Je ne vais pas faire un résumé exhaustif de l’oeuvre qui comporte 5 parties. Par la suite, la philosophe s’interroge sur la place de la culture et la différence des sexes, sur la réduction de l’homme à sa matérialité, à un corps sans âme comme le prônera le marquis de Sade et finira par poser la question de la sexualité.

En conclusion, impossible de penser sans son corps puisque que « chacun est son corps, tout en l’ayant.
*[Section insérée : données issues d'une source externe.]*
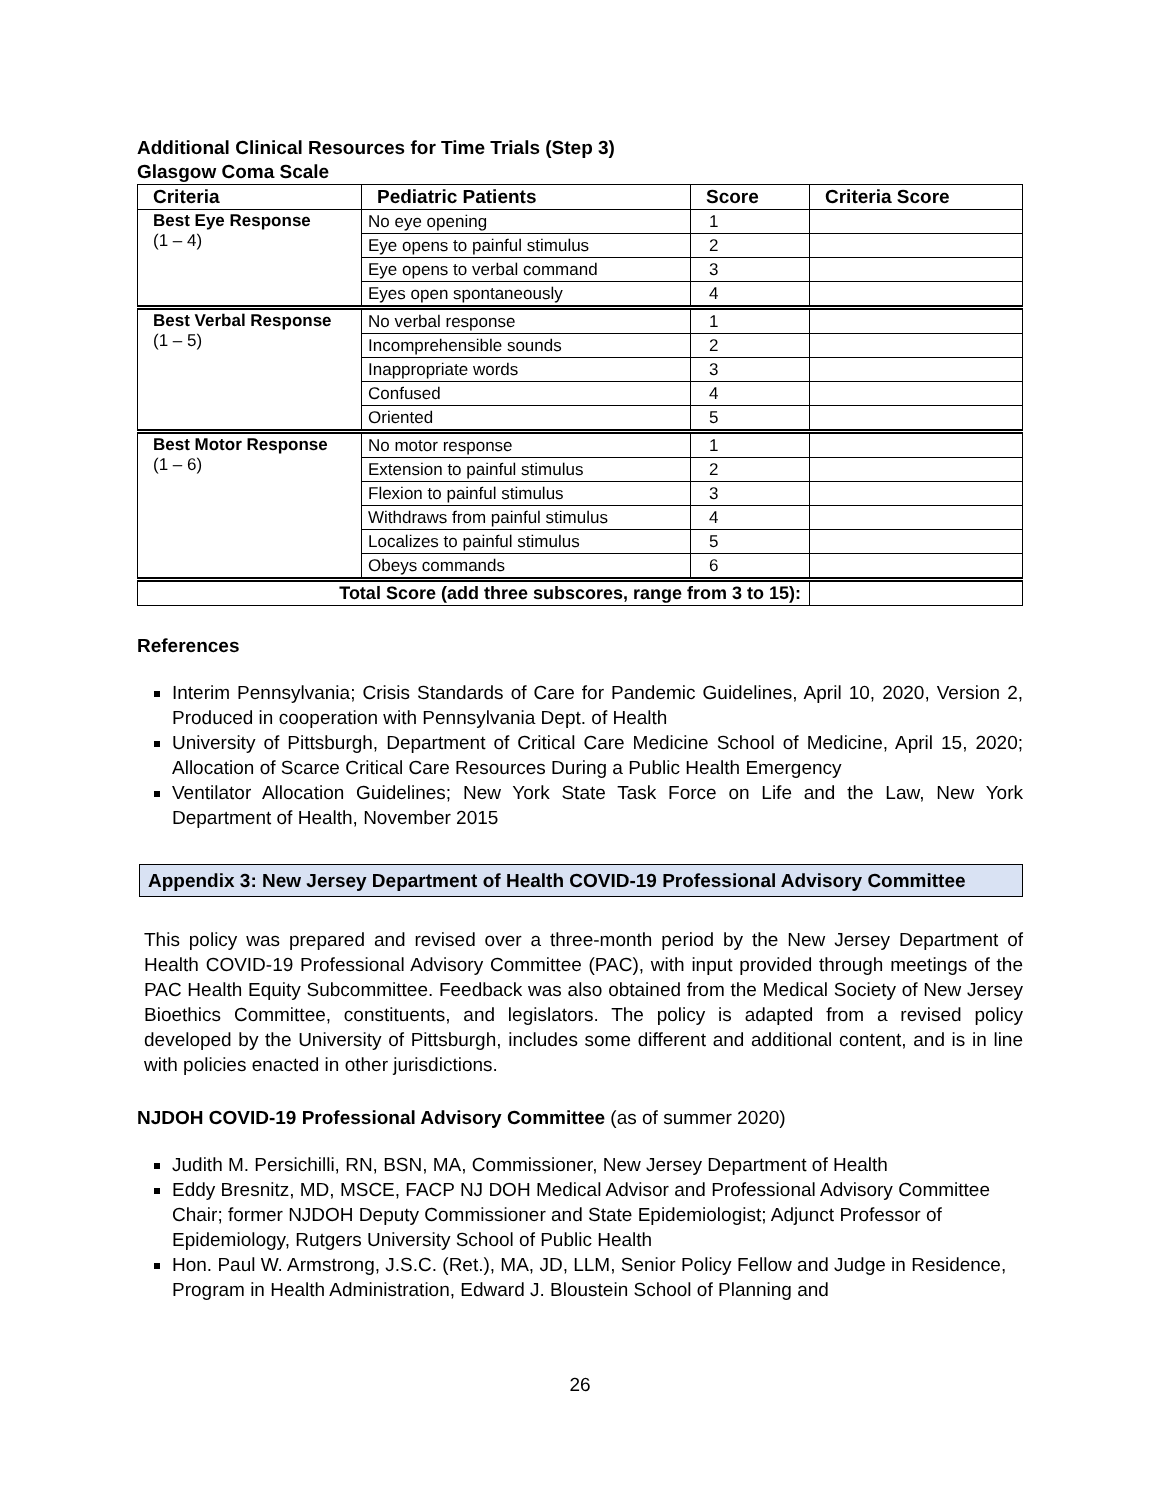Additional Clinical Resources for Time Trials (Step 3)
Glasgow Coma Scale
| Criteria | Pediatric Patients | Score | Criteria Score |
| --- | --- | --- | --- |
| Best Eye Response (1 – 4) | No eye opening | 1 | |
| | Eye opens to painful stimulus | 2 | |
| | Eye opens to verbal command | 3 | |
| | Eyes open spontaneously | 4 | |
| Best Verbal Response (1 – 5) | No verbal response | 1 | |
| | Incomprehensible sounds | 2 | |
| | Inappropriate words | 3 | |
| | Confused | 4 | |
| | Oriented | 5 | |
| Best Motor Response (1 – 6) | No motor response | 1 | |
| | Extension to painful stimulus | 2 | |
| | Flexion to painful stimulus | 3 | |
| | Withdraws from painful stimulus | 4 | |
| | Localizes to painful stimulus | 5 | |
| | Obeys commands | 6 | |
| Total Score (add three subscores, range from 3 to 15): | | | |
References
Interim Pennsylvania; Crisis Standards of Care for Pandemic Guidelines, April 10, 2020, Version 2, Produced in cooperation with Pennsylvania Dept. of Health
University of Pittsburgh, Department of Critical Care Medicine School of Medicine, April 15, 2020; Allocation of Scarce Critical Care Resources During a Public Health Emergency
Ventilator Allocation Guidelines; New York State Task Force on Life and the Law, New York Department of Health, November 2015
Appendix 3: New Jersey Department of Health COVID-19 Professional Advisory Committee
This policy was prepared and revised over a three-month period by the New Jersey Department of Health COVID-19 Professional Advisory Committee (PAC), with input provided through meetings of the PAC Health Equity Subcommittee. Feedback was also obtained from the Medical Society of New Jersey Bioethics Committee, constituents, and legislators. The policy is adapted from a revised policy developed by the University of Pittsburgh, includes some different and additional content, and is in line with policies enacted in other jurisdictions.
NJDOH COVID-19 Professional Advisory Committee (as of summer 2020)
Judith M. Persichilli, RN, BSN, MA, Commissioner, New Jersey Department of Health
Eddy Bresnitz, MD, MSCE, FACP NJ DOH Medical Advisor and Professional Advisory Committee Chair; former NJDOH Deputy Commissioner and State Epidemiologist; Adjunct Professor of Epidemiology, Rutgers University School of Public Health
Hon. Paul W. Armstrong, J.S.C. (Ret.), MA, JD, LLM, Senior Policy Fellow and Judge in Residence, Program in Health Administration, Edward J. Bloustein School of Planning and
26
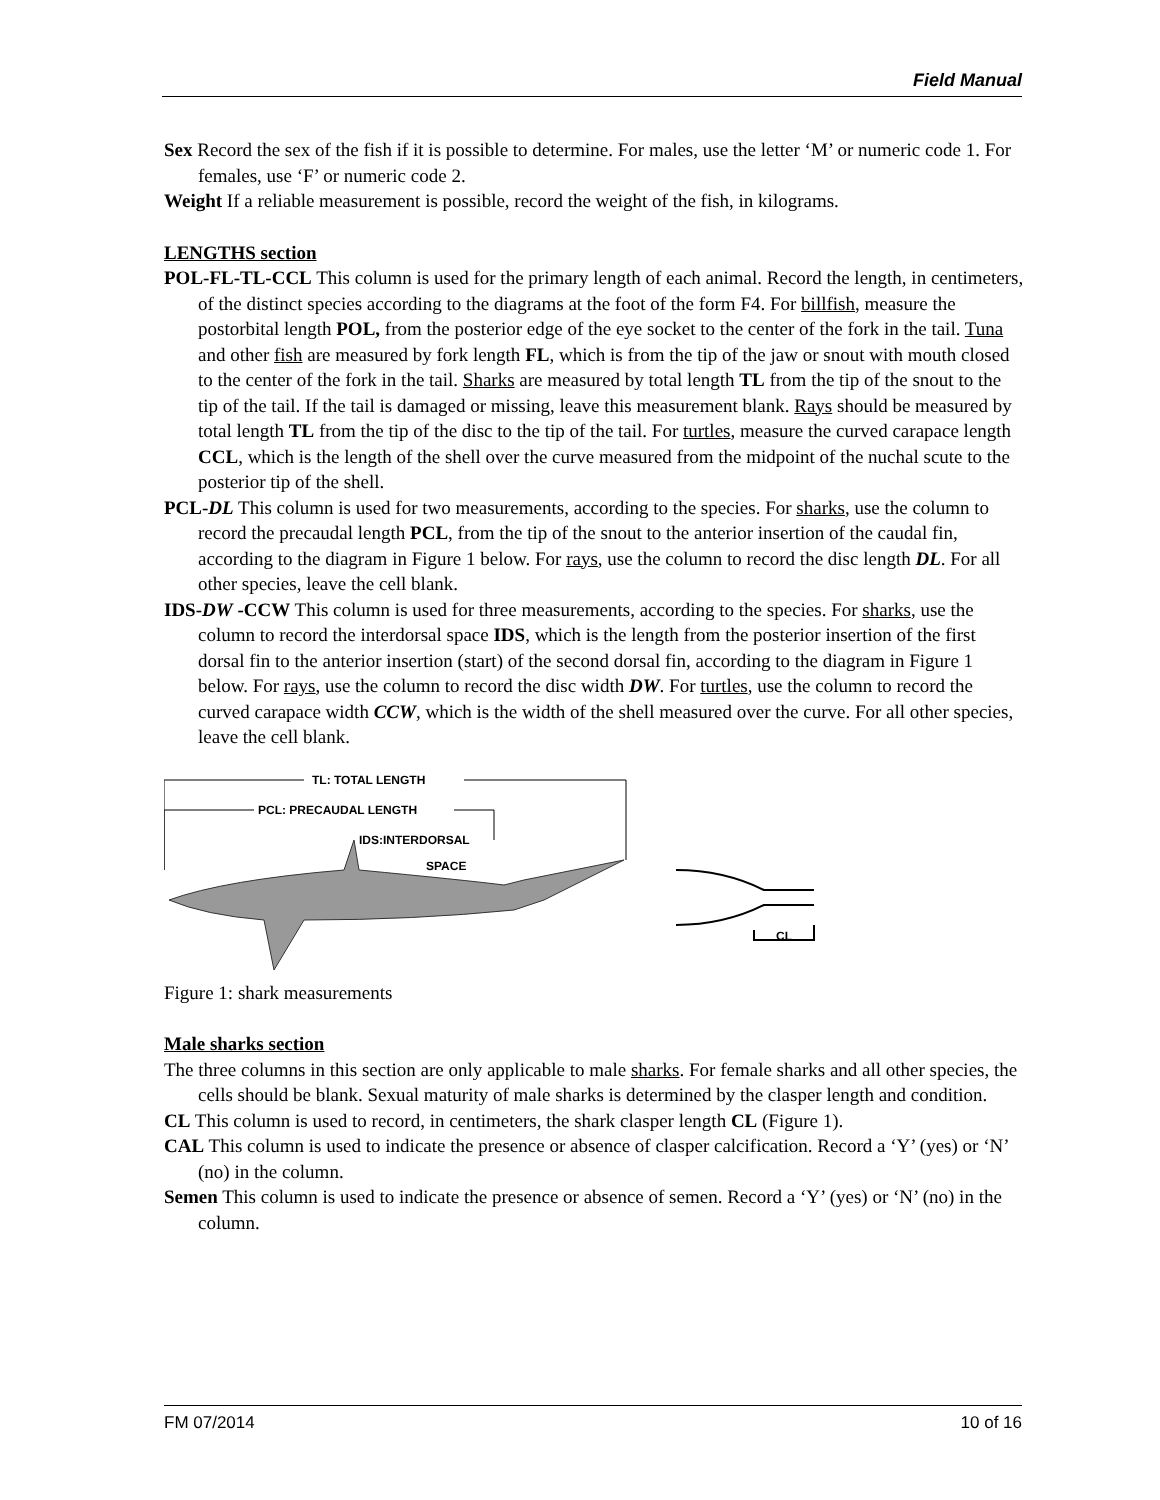Field Manual
Sex Record the sex of the fish if it is possible to determine. For males, use the letter ‘M’ or numeric code 1. For females, use ‘F’ or numeric code 2.
Weight If a reliable measurement is possible, record the weight of the fish, in kilograms.
LENGTHS section
POL-FL-TL-CCL This column is used for the primary length of each animal. Record the length, in centimeters, of the distinct species according to the diagrams at the foot of the form F4. For billfish, measure the postorbital length POL, from the posterior edge of the eye socket to the center of the fork in the tail. Tuna and other fish are measured by fork length FL, which is from the tip of the jaw or snout with mouth closed to the center of the fork in the tail. Sharks are measured by total length TL from the tip of the snout to the tip of the tail. If the tail is damaged or missing, leave this measurement blank. Rays should be measured by total length TL from the tip of the disc to the tip of the tail. For turtles, measure the curved carapace length CCL, which is the length of the shell over the curve measured from the midpoint of the nuchal scute to the posterior tip of the shell.
PCL-DL This column is used for two measurements, according to the species. For sharks, use the column to record the precaudal length PCL, from the tip of the snout to the anterior insertion of the caudal fin, according to the diagram in Figure 1 below. For rays, use the column to record the disc length DL. For all other species, leave the cell blank.
IDS-DW -CCW This column is used for three measurements, according to the species. For sharks, use the column to record the interdorsal space IDS, which is the length from the posterior insertion of the first dorsal fin to the anterior insertion (start) of the second dorsal fin, according to the diagram in Figure 1 below. For rays, use the column to record the disc width DW. For turtles, use the column to record the curved carapace width CCW, which is the width of the shell measured over the curve. For all other species, leave the cell blank.
TL: TOTAL LENGTH
PCL: PRECAUDAL LENGTH
IDS:INTERDORSAL
SPACE
CL
Figure 1: shark measurements
Male sharks section
The three columns in this section are only applicable to male sharks. For female sharks and all other species, the cells should be blank. Sexual maturity of male sharks is determined by the clasper length and condition.
CL This column is used to record, in centimeters, the shark clasper length CL (Figure 1).
CAL This column is used to indicate the presence or absence of clasper calcification. Record a ‘Y’ (yes) or ‘N’ (no) in the column.
Semen This column is used to indicate the presence or absence of semen. Record a ‘Y’ (yes) or ‘N’ (no) in the column.
FM 07/2014 10 of 16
Chacun a son corps, tout en l’étant. » Et bien que ce corps nous rappelle constamment notre finitude et puisse nous sembler parfois un fardeau, c’est par lui que notre expérience au monde et aux autres se réalise.

J’ai vraiment apprécié ce petit opuscule assez accessible. On ne s’étonnera pas que la philosophe italienne ait consacré une bonne partie de sa carrière à la question de la corporéité puisqu’elle a souffert d’anorexie, symptôme qui met le corps en première ligne. Elle a d’ailleurs publié un témoignage à ce sujet, Légère comme un papillon.